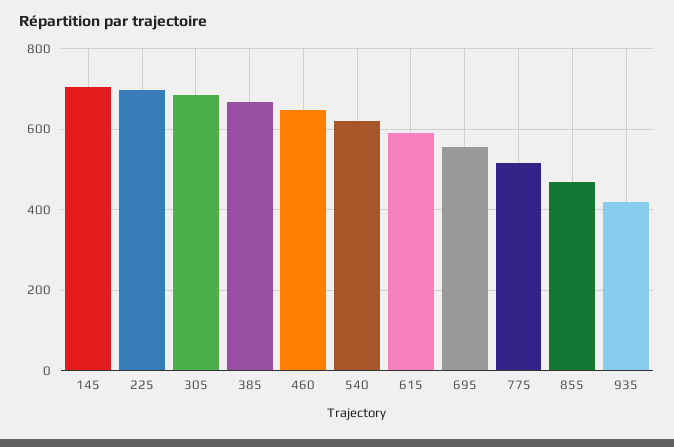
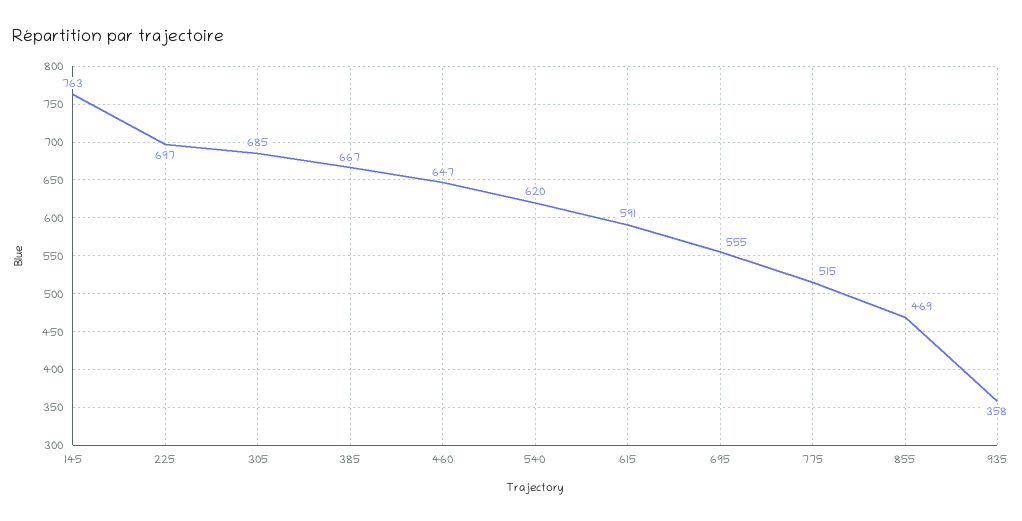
  {
-   "145": 700,
+   "145": 763,
    "225": 697,
    "305": 685,
    "385": 667,
    "460": 647,
    "540": 620,
    "615": 591,
    "695": 555,
    "775": 515,
    "855": 469,
-   "935": 420
+   "935": 358
  }

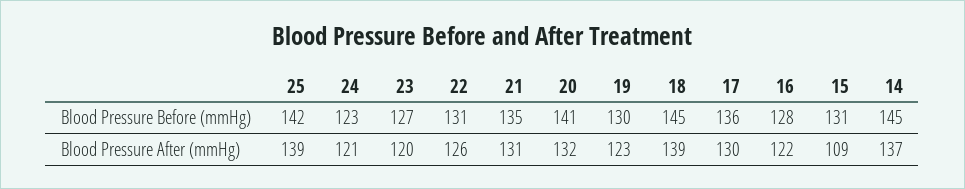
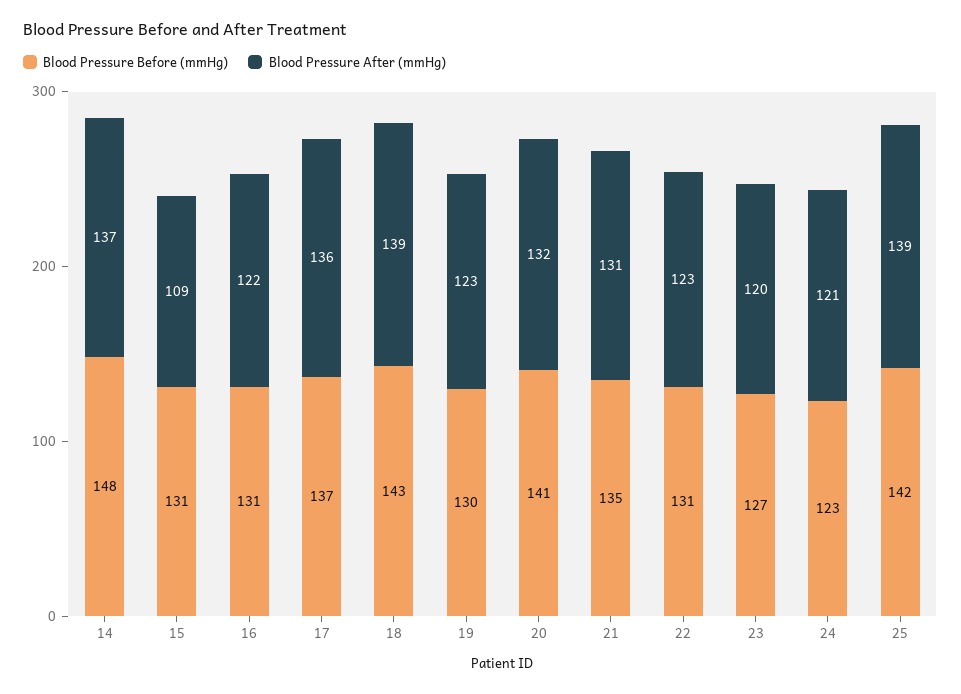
  {
    "Blood Pressure Before (mmHg)": {
      "25": 142,
      "24": 123,
      "23": 127,
      "22": 131,
      "21": 135,
      "20": 141,
      "19": 130,
-     "18": 145,
+     "18": 143,
-     "17": 136,
+     "17": 137,
-     "16": 128,
+     "16": 131,
      "15": 131,
-     "14": 145
+     "14": 148
    },
    "Blood Pressure After (mmHg)": {
      "25": 139,
      "24": 121,
      "23": 120,
-     "22": 126,
+     "22": 123,
      "21": 131,
      "20": 132,
      "19": 123,
      "18": 139,
-     "17": 130,
+     "17": 136,
      "16": 122,
      "15": 109,
      "14": 137
    }
  }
----
▶ Directions: Filter the records above for "Pressure" and copy every matching line.

▶ Result of this task:
    "Blood Pressure Before (mmHg)": {
    "Blood Pressure After (mmHg)": {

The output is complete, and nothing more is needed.